Surgical margins: This indicates whether cancer cells are found in the normal tissue around the edges of the tumor. If they are, additional treatment (surgery or radiation therapy, for example) may be needed.


Extent of invasion: This shows the other structures affected by the tumor. This is a factor in staging and determining treatment.


Lymph node status: This indicates whether the cancer has spread to lymph nodes. This is important for staging and for determining how extensive the cancer is.


Genomic test results are also included in a pathology report. The results may be considered primary or secondary.


Primary results are directly related to explaining your symptoms or the reason for testing. This includes molecular testing, which tests the tumor sample for genomic mutations or genetic alterations. Types of molecular tests may include cytogenetics studies, flow cytometry and immunohistochemistry. You may also see results for microsatellite instability (MSI) testing, a relatively new test that may guide treatment options in a more personalized way, and tumor mutational burden (TMB), which assesses the number of genetic mutations in a tumor. Often, the report will include information about available clinical trials appropriate for the genetic alterations reported.


Secondary (or incidental) findings are medically meaningful but unrelated to the reason for testing. Secondary findings from molecular testing may include genetic risks for future disease, carrier status (carrying a gene for, but not exhibiting, a condition) and findings related to differences in how you may process medications.

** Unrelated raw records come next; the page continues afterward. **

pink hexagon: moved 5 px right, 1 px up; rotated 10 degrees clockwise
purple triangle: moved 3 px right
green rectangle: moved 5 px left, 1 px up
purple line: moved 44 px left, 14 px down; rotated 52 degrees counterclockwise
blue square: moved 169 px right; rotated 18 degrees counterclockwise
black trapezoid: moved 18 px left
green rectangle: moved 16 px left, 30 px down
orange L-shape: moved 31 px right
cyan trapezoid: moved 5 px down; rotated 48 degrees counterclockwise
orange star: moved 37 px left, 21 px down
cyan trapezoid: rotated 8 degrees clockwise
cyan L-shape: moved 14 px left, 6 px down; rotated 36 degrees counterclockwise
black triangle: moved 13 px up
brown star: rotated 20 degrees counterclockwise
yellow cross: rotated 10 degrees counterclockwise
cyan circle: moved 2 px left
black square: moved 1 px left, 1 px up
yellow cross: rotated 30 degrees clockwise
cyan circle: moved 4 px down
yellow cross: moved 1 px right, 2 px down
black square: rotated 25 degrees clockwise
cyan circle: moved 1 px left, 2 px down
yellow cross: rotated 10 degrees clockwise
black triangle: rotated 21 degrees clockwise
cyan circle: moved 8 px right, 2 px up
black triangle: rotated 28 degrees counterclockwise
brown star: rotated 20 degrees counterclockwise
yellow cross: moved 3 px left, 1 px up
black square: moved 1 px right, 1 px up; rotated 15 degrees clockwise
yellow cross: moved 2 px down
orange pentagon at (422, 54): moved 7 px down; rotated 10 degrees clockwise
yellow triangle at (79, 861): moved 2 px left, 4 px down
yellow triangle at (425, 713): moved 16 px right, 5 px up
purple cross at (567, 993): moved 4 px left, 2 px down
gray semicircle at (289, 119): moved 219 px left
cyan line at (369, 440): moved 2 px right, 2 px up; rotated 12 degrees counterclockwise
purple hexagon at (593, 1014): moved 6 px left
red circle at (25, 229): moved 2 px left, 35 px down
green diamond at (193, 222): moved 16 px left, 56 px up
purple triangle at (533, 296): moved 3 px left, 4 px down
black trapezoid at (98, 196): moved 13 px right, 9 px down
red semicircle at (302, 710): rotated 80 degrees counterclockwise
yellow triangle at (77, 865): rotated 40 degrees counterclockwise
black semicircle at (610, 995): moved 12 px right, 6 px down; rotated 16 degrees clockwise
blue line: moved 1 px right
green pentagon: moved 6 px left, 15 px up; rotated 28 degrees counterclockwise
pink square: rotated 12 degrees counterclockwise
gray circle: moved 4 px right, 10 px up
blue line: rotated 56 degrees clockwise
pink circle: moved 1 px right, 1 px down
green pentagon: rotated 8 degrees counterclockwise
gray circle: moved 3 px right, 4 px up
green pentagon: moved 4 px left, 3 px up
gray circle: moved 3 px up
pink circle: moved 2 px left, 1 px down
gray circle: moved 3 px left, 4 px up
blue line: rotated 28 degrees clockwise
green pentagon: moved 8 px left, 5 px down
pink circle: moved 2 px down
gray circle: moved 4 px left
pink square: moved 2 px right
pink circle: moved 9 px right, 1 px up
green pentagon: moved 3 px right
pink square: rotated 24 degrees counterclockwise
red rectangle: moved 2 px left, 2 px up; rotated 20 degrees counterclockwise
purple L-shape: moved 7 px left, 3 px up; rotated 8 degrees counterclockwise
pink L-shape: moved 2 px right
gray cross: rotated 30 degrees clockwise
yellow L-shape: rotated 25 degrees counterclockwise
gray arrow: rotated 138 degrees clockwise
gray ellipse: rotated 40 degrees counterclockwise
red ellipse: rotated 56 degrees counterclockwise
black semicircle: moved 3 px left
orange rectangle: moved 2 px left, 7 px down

When to consider a second opinion

Identifying all of the characteristics of the tumor to diagnose cancer is challenging. If the pathologist cannot determine the histologic type for any reason - for example, if the cancer is poorly differentiated - a second opinion from a genomic or molecular pathologist who specializes in cancer and molecular testing may be required. In this case, the pathologist may send a sample of the tumor and prepared microscopic slides to another pathology center for a second opinion.

Sometimes you may choose to seek a second opinion on your own. For example, if your pathology report does not contain a definitive diagnosis, requesting an opinion from another pathologist with extensive expertise in interpreting pathologic findings related to your type and subtype of cancer is strongly encouraged. Or you may have a rare type of cancer that not all oncologists and pathologists are experienced in treating.

Along with determining a diagnosis, a second opinion can confirm the diagnosis or even suggest an alternative one. Some doctors may favor one treatment approach, while others might suggest a different combination of treatments. Doctors in each oncology specialty bring different training and perspectives to cancer treatment planning.

Do not feel awkward or embarrassed about seeking another opinion. You deserve to know about all your treatment options, including clinical trials that you might want to consider. Because the goal is for you to get the best care possible, your pathologist or your oncologist can help you locate another expert to assist.

If you choose to get a second opinion, notes about samples that have been sent for other tests to another expert or hospital will be included on your pathology report.